13.05.2015 - Alman basınından özetler

13.05.2015 - Alman basınından özetler

Stuttgarter Zeitung AB’nin mülteci politikalarına ilişkin yorumunda şu görüşlere yer veriyor:

“Mülteci krizi birçok AB ülkesinde önyargıları besliyor. Eski dönemlerden bilinen ‘Tekne doldu’ sloganı, 2 bin kişiye bir sığınmacının düştüğü İngiltere’deki tartışmaları da belirliyor. Avrupa’nın mülteci istilasına uğrayacağı endişesi ilk bakışta yersiz gibi görünüyor ama birçok AB ülkesinde bu durum reel politik bir faktöre dönüşmüş durumda. Avrupa'nın mülteci krizini yumuşatabilmesi için basit çözümler bulma özlemine dayanan kendi popülizmine karşı mücadeleyi kazanması gerekiyor. Bu ise bir yandan cesaret, diğer yandan sorunun birlikte daha kolay çözüleceğine inançla mümkün olabilir.”

Rhein-Neckar-Zeitung'un yorumu ise mültecilere kota sistemi uygulanması ve mültecilerin belirli kriterlere göre belirli sayılarda AB ülkelerine dağıtılması planları konusunda. Yorumda özetle şu görüşler yer alıyor:

“AB Komisyonu’nun arzu ettiği, mültecilerin bir kota sistemine göre AB ülkelerine dağıtılması özünde doğru, ancak bazı soru işaretleri var. Örneğin açıklığa kavuşmamış olan bir nokta, mültecileri kabul etmek istemediğini açıkça beyan etmiş olan Macaristan gibi ülkelere bunların nasıl gönderileceği… . AB ülkelerinde var olan mültecilerin kabulüne ilişkin farklı kriterler de sorun oluşturuyor. Tüm bunlar üzerine tartışmak ve çözümler bulmak gerekiyor. Ama görünürde böyle bir gelişme yok. Daha nihaî bir öneri masaya gelir gelmez İngiltere ve Danimarka’dan ret yanıtları yükseliyor. Mültecilerin ülkeye getireceği yükün daha da artmasından endişe ediliyor. Bu tartışmada AB ülkelerinin dayanışma eksikliği dikkat çekiyor. Oysa ki dayanışma Avrupa’nın temel prensibi.”

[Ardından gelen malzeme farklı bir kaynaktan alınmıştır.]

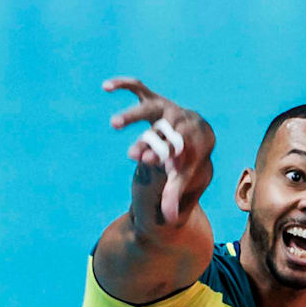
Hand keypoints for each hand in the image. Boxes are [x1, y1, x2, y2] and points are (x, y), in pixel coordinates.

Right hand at [105, 76, 214, 224]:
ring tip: (115, 124)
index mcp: (190, 144)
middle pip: (164, 131)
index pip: (177, 149)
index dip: (163, 153)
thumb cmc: (188, 161)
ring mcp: (167, 109)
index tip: (148, 161)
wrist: (199, 136)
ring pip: (151, 108)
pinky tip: (106, 87)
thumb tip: (169, 221)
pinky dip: (124, 84)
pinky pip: (139, 88)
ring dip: (134, 116)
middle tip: (133, 155)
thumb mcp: (182, 179)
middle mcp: (180, 124)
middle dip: (149, 143)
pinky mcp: (154, 100)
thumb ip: (174, 197)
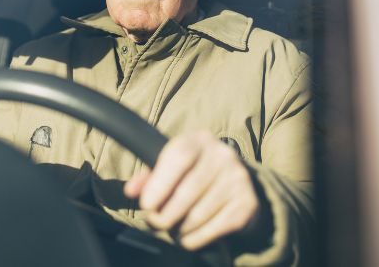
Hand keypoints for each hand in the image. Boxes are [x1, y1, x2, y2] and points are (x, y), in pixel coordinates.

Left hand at [124, 131, 259, 250]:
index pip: (179, 156)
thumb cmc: (192, 173)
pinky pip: (213, 229)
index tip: (146, 205)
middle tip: (155, 223)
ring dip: (179, 228)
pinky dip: (194, 238)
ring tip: (173, 228)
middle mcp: (223, 155)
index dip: (160, 183)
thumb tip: (131, 190)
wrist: (235, 183)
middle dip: (166, 213)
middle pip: (188, 189)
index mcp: (200, 140)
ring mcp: (238, 179)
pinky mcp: (247, 204)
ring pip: (199, 214)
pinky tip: (187, 236)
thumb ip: (149, 175)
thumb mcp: (171, 165)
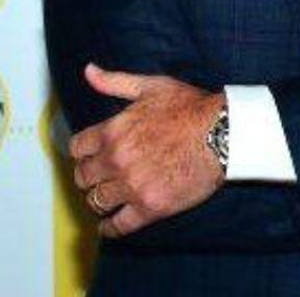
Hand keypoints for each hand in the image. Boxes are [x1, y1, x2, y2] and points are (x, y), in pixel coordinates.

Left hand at [69, 63, 225, 237]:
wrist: (222, 134)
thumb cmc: (188, 107)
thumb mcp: (149, 87)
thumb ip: (114, 82)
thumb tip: (88, 70)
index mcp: (112, 131)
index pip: (77, 149)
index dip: (81, 153)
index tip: (87, 156)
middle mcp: (116, 160)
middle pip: (83, 177)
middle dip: (87, 177)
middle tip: (96, 178)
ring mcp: (132, 186)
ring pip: (96, 201)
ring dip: (97, 200)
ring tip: (104, 199)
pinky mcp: (150, 207)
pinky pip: (119, 225)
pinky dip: (110, 228)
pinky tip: (110, 225)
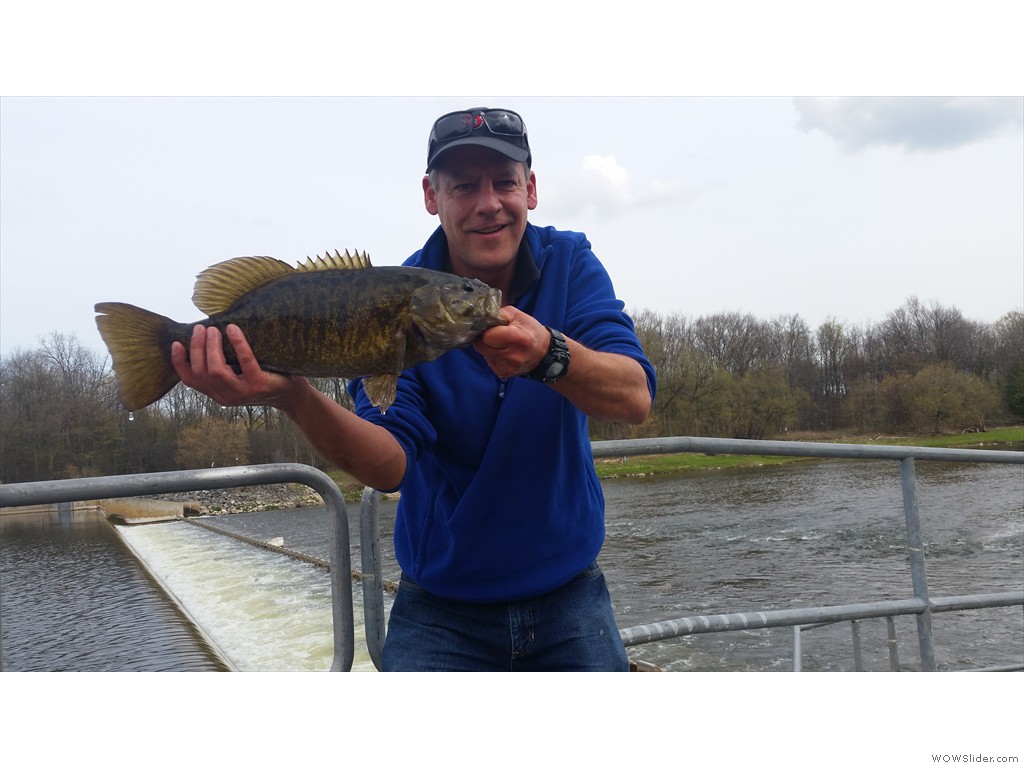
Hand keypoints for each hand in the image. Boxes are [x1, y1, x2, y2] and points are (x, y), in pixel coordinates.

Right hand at [170, 324, 305, 407]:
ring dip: (212, 347)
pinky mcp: (258, 385)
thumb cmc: (263, 379)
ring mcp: (242, 393)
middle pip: (201, 372)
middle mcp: (226, 396)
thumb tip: (207, 336)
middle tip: (201, 329)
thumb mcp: (237, 376)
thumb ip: (223, 365)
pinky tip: (234, 330)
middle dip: (197, 348)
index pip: (190, 380)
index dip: (179, 362)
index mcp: (217, 394)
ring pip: (216, 370)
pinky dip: (238, 344)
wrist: (291, 396)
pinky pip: (245, 362)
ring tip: (215, 330)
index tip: (177, 343)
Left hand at [473, 306, 549, 378]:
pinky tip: (503, 352)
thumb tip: (484, 317)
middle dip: (485, 339)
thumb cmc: (532, 331)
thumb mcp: (519, 316)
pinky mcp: (503, 373)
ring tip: (501, 344)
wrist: (544, 353)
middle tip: (495, 335)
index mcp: (517, 338)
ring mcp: (507, 367)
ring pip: (484, 354)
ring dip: (489, 347)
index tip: (492, 327)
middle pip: (481, 346)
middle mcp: (512, 356)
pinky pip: (489, 361)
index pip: (487, 336)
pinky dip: (492, 355)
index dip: (487, 330)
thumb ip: (500, 314)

Almanya ile İsrail arasında diplomatik ilişkilerin kurulmasının 50'nci yıldönümünün kutlandığı şu günlerde Mitteldeutsche Zeitung'un ikili ilişkiler konusundaki yorumunda şu satırları okuyoruz:

“Almanya’nın soykırımdaki tarihi suçunu silmek mümkün değil; Yahudi düşmanlığına karşı mücadeledeki sorumluluğu ise devam ediyor. Bu konuda zaten hiçbir kuşku yok. Ancak İsrail’in Almanya eski büyükelçisi Avi Primor İsrail’e karşı daha eleştirel olması doğrultusunda Almanya’yı cesaretlendiriyorsa, bu, birşeyleri ima etmek demektir. Bu tabii Ortadoğu’daki her kötü gelişmeden Yahudi devletinin sorumlu tutulması anlamına gelmez. Ama İsrail’in de adil bir barış konusunda sorumluluğu bulunduğunun dile getirilmesi demektir. Belki İsrail kendisine dışarıdan yöneltilen eleştirilerden çekinmiyor. Belki daha ziyade Almanya eleştirmekten korkuyor. Bu da mevcut durumu daha zorlaştırıyor. Ancak bunlar iki ülke arasındaki dostluğu zedelemez, ilişkilerin daha normalleşmesine yol açar."

Reutlinger General-Anzeiger de aynı konuyu yorum sütunlarına taşımış:

“Gerçek dostluk eleştiri yöneltme hakkını, hatta yükümlülüğünü içerir. İsrail’in Almanya Federal Cumhuriyeti’ndeki yabancı düşmanı saldırıları eleştirmeye hakkı vardır ve bunu yapmak zorundadır. Almanya’nın da İsrail’in Yahudi yerleşimleri inşa etmesini eleştirmeye hakkı vardır. Almanya ile İsrail aynı değerlere sahipler; her ikisi de demokratik devlet. Ve bu iki devlet arasında oluşan normal ilişkiler, olabileceklerin en iyisidir.”